- Born: María del Carmen Bousada 5 January 1940 Cádiz, Spain
- Died: 11 July 2009 (aged 69) El Puerto de Santa María, Spain
- Known for: Oldest verified mother to give birth
- Children: Pau Bousada, Christian Bousada

= Maria del Carmen Bousada de Lara =

Formerly the world's oldest mother

María del Carmen Bousada de Lara (5 January 1940 – 11 July 2009) was a Spanish woman who gained international attention when, at the age of 66, she became the world's oldest mother on 29 or 30 December 2006, when she gave birth to twins. She later became an outspoken advocate for the rights of older mothers and a subject of considerable controversy.

==Life==

Bousada had worked as an employee for a department store before she retired and had never married. She spent most of her life living with her mother in Cadiz before deciding to have children after her mother died in 2005. She sold her house to raise the money (equivalent to around £30,000) required to pay for IVF treatment.

==Giving birth==
She gave birth to twin baby boys, Christian and Pau, on the 29th or the 30th of December 2006 in the Hospital de Sant Pau in Barcelona. They were delivered prematurely by caesarean section and weighed 3.5 lb (1.6 kg) each.

Bousada de Lara admitted that she had lied to physicians about her age (She had told them she was 55.) when seeking in vitro fertilization treatment at the Pacific Fertility Center in California. At the time of the delivery, Bousada was the world's oldest documented mother, surpassing the record established in 2005 by Romanian mother Adriana Iliescu, who was also 66.
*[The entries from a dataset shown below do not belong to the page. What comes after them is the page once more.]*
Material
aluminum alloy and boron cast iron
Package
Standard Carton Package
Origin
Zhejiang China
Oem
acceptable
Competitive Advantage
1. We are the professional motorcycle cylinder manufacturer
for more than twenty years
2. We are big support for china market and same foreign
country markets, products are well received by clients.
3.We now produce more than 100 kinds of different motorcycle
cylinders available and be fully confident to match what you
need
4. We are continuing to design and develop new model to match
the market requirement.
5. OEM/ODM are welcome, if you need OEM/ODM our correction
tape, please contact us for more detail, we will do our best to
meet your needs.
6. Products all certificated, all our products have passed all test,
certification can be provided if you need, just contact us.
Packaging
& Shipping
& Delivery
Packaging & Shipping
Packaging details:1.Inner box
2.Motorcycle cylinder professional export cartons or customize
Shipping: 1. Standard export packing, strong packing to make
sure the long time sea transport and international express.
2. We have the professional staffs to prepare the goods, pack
Two years later, Omkari Panwar, a 70- or 72- year-old woman from the Indian state of Uttar Pradesh, gave birth to twins. However, Panwar's age is not officially documented, as she does not have a birth certificate. In November 2008, 70-year-old Rajo Devi Lohan, also from India, became the world's oldest mother.

==Death==

Bousada died of ovarian cancer on 11 July 2009, when her sons were two and a half years old. After her death, her sons were cared for by her nephew (the son of her brother) and his wife.

==Ethical controversy==

Critics of later-life motherhood characterized Bousada's decision to have children as "selfish, unnatural and wrong, her children innocent victims in her pernicious plan for reproductive self-gratification." Her own brothers publicly criticized her decision. Bousada herself vehemently defended her decision. In an interview in 2006, she stated "Yes, I am old of course, but if I live as long as my mum (who died at age 101), imagine, I could even have grandchildren." However, she died of cancer less than three years after giving birth.